Bitcoin governance is intentionally conservative and consensus-driven, making it extraordinarily slow. SegWit took approximately 8.5 years from conception to widespread adoption. Taproot took about 7.5 years. The current quantum proposals, BIP-360 and BIP-361, are still in the draft or early testing stage as of 2026. A complete base layer transition to post-quantum signatures would be the most controversial change Bitcoin has ever attempted. As Carter documented, most Bitcoin Core developers have expressed limited concern about urgency, a provision that is, at the very least, a serious governance responsibility for any institution holding Bitcoin in its treasury. A quantum breakthrough does not politely wait for committee consensus.
Ethereum has already acted
This is where the picture diverges markedly. Ethereum’s approach to quantum resistance is not a reactive fight. This is a structured roadmap already underway, based on NIST post-quantum cryptography standards finalized in August 2024.

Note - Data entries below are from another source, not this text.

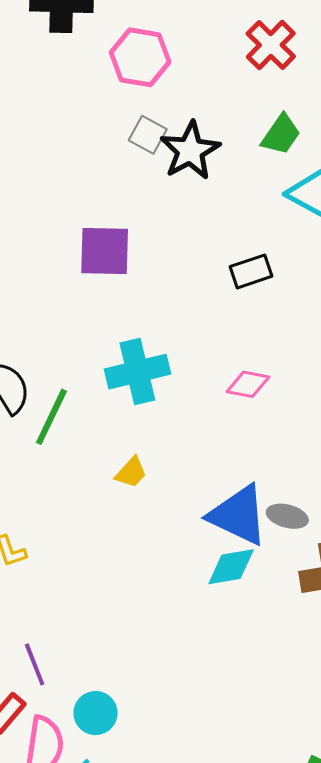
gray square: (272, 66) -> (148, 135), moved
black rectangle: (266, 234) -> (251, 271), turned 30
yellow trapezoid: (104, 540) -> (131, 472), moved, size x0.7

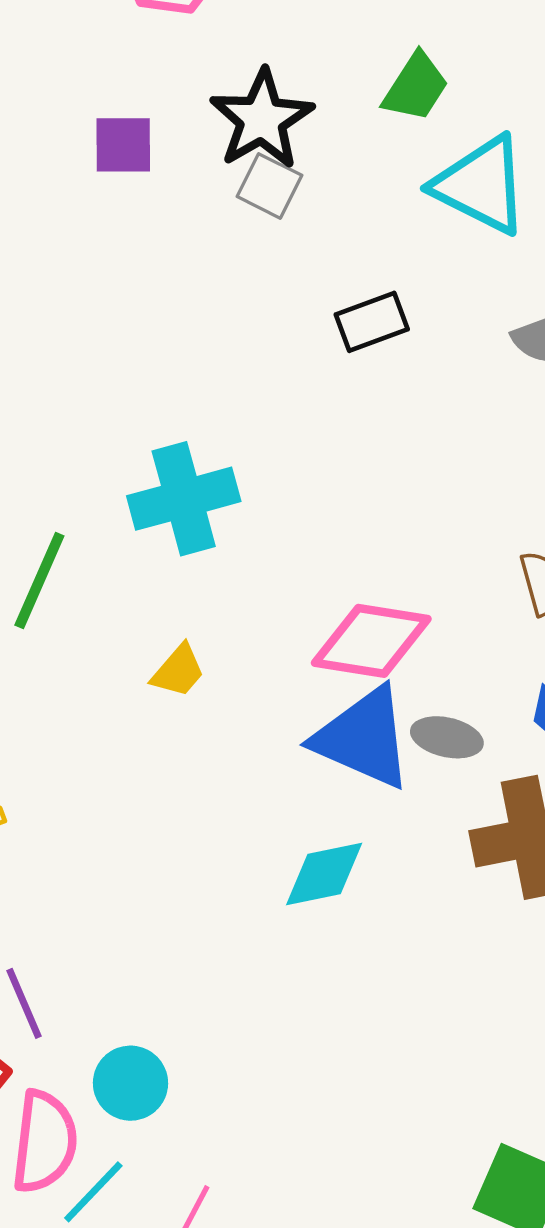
gray square: (148, 135) -> (269, 186), moved
purple square: (105, 251) -> (123, 145), moved, size x0.7
pink diamond: (248, 384) -> (371, 641), moved, size x1.6
cyan diamond: (231, 567) -> (324, 874), moved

The Pectra upgrade, which shipped to the Ethereum mainnet in May 2025, introduced EIP-7702, a critical step toward full account abstraction. Instead of requiring a single fork for the entire network, Ethereum’s architecture allows individual accounts to choose their own signature verification and voluntarily switch to quantum-safe signatures. The upcoming Hegotá hard fork, planned for the second half of 2026, integrates this even further at the protocol level. The Ethereum Foundation has set structured milestones that aim to complete the post-quantum core infrastructure by around 2029, with active interoperability development networks already running on multiple clients.
The contrast with the paralysis of bitcoin governance could not be starker. Ethereum was designed, in a way that Bitcoin simply wasn’t, to accommodate exactly this type of fundamental upgrade. That’s not an accident. It is architecture.
The institutional calculation
For corporate treasurers and sovereign wealth managers, quantum risk is no longer a final scenario to be dismissed and footnoted. Governments already consider it operational. US federal agencies were facing an April 2026 deadline to submit plans to transition to post-quantum cryptography under National Security Memorandum 10. The EU has set a 2030 quantum resistance goal for critical infrastructure. The G7 Cyber Expert Group published a coordinated roadmap for the financial sector in January 2026. This compliance architecture will, over time, be extended to treasury holdings of digital assets.
The question for any institution holding bitcoin is whether it is comfortable with an asset whose quantum resistance roadmap is still in draft, whose governance is moving at geological speed, and whose developer community is divided over whether the urgency is warranted.
The question for any institution considering Ethereum is whether they want the asset with a structured, transparent, and already moving upgrade path.
Ethereum is the most adaptable, most capable and most durable asset. I’ve put the balance sheet of a Nasdaq-listed company behind that conviction. The Google document is what finally gives that conviction a unique, undeniable and technically informed answer to the most difficult question in digital asset treasury strategy: what asset is designed to last?
Ethereum is not a perfect asset. No asset is. But in the context of quantum risk, it is the asset whose architecture was built to survive what is coming. If Carter and Google are right, that distinction will matter enormously, and sooner than most people expect.